1 thought on “Best Reads of the Week(s) 7/14-7/31 2014

  1. Victor Davis Hanson is one of our greatest living historians and geo-political analysts, but I’m wondering what kind of timeline he’s looking at with Putin eyeballing the Baltics. I’m guessing he’ll make political attacks on the integrity of former Soviet states before Obama leaves, but doubt he’ll do anything like Ukraine in the near future. Unlike the Nazi’s of Hamas, Putin doesn’t have the entire Western press in his pocket. He has to be more politically astute.

    Speaking of Hamas, I loved VDH’s line, “when Arabs on the offense kill lots of Arabs it is normal, but when Jews in defense kill far fewer Arabs it is reprehensible.” It’s the international version of George W’s great line about how “black leaders” promote disparate impact affirmative action:

    Some say it is unfair to hold disadvantaged children to rigorous standards. I say it is discrimination to require anything less, the soft bigotry of low expectations. – George W. Bush, campaign speech before the NAACP (2000).

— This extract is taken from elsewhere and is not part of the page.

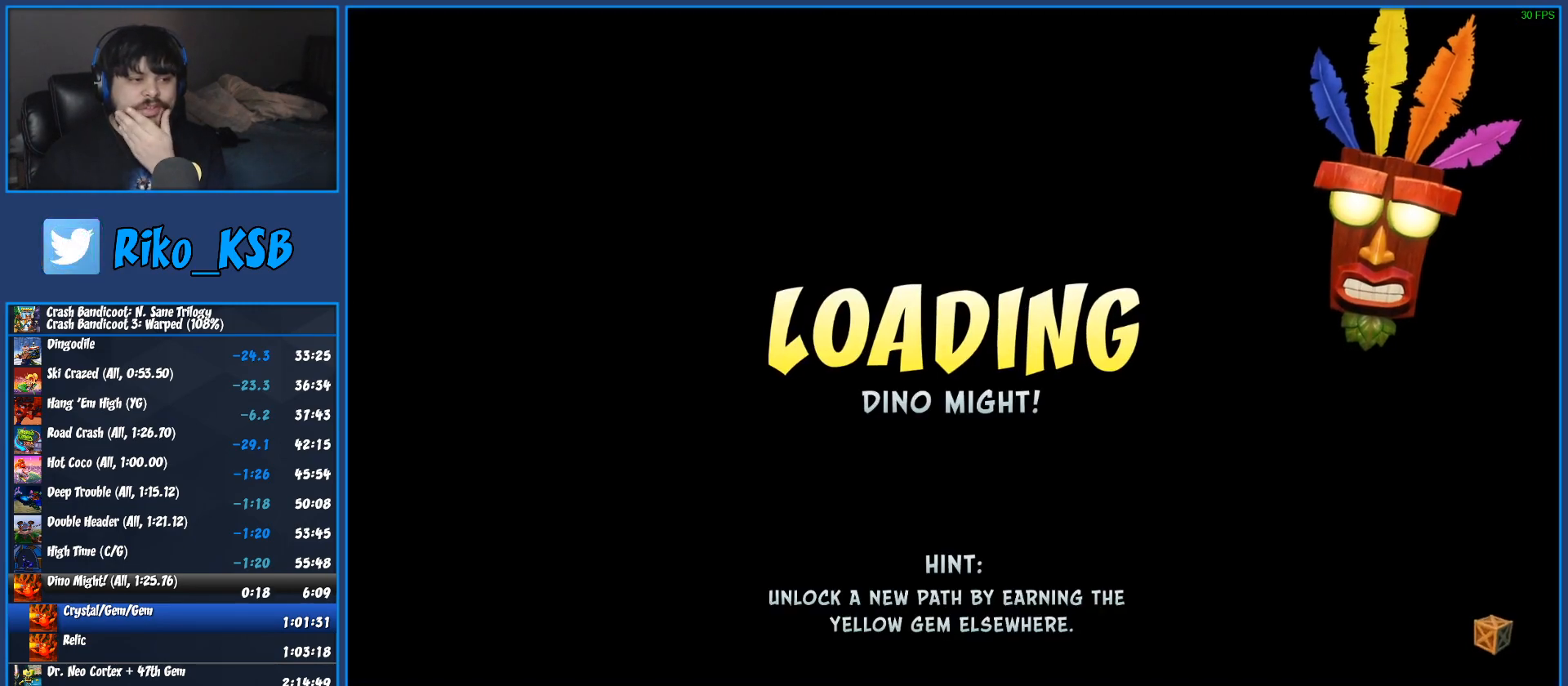
{"buttons": [], "left_stick": "center", "events": [[50, "TRIANGLE", "up"], [117, "TRIANGLE", "down"], [200, "TRIANGLE", "up"], [267, "TRIANGLE", "down"], [350, "TRIANGLE", "up"], [417, "TRIANGLE", "down"], [500, "TRIANGLE", "up"]]}
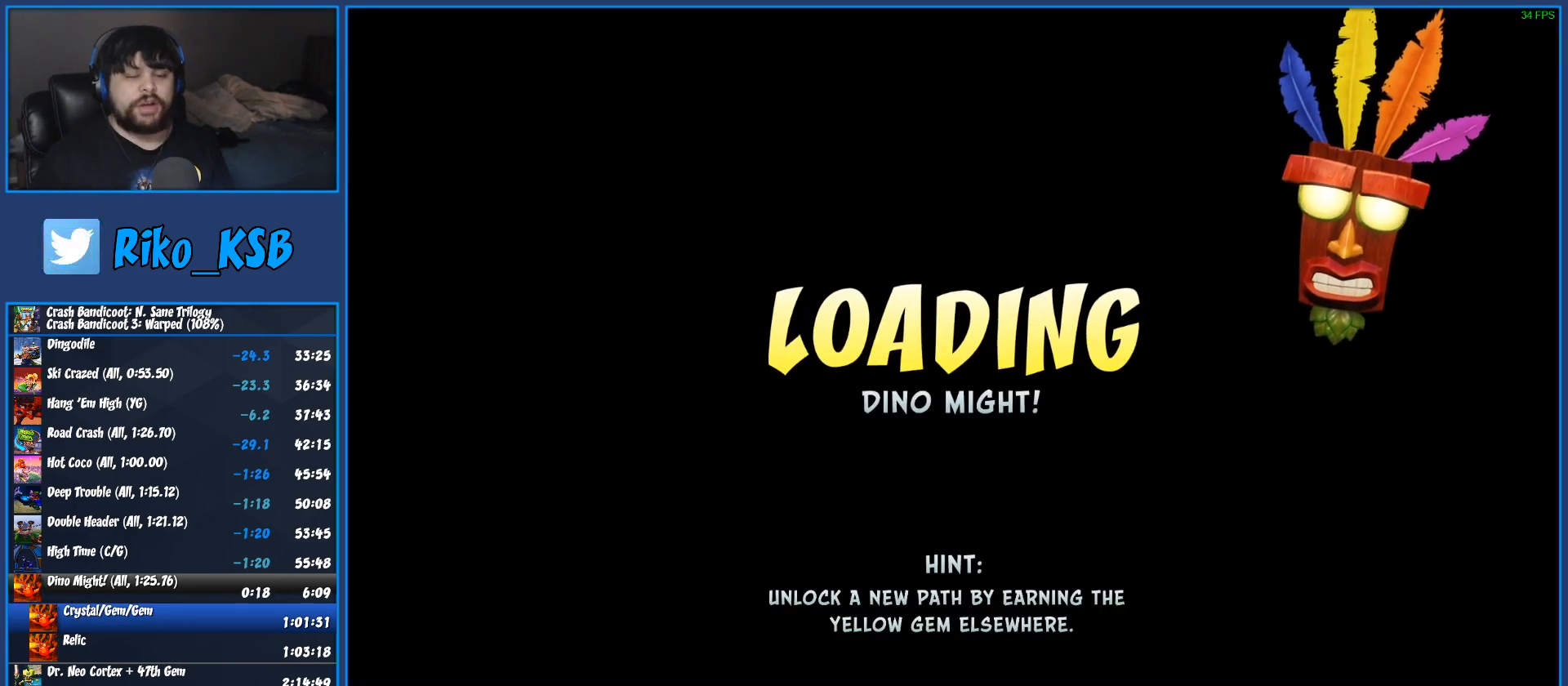
{"buttons": [], "left_stick": "center", "events": [[83, "TRIANGLE", "down"], [167, "TRIANGLE", "up"], [233, "TRIANGLE", "down"], [333, "TRIANGLE", "up"], [383, "TRIANGLE", "down"], [500, "TRIANGLE", "up"]]}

    As for Prager’s article on the Russian Conscience, I’m not sure how far back he’s making the implication, “I now incline toward the dark view of the Russian conscience.” Something undoubtedly changed within the Russian conscience, but I see the Soviet Revolution as the source of that change, not an inherent deficiency within the Russian mind. Case in point: Tchaikovsky, Rachmaninoff, Tolstoy and Dostoevsky. Those minds had depth, produced beauty, and/or were influenced by noble ideals. Since Communism, Russia has produced no such minds. Those who might remotely come close to such a pre-Revolution Russian standard, Andrei Sakharov, Solzhenitsyn, and Whitaker Chambers, rebelled against the absurdity of Soviet ideals.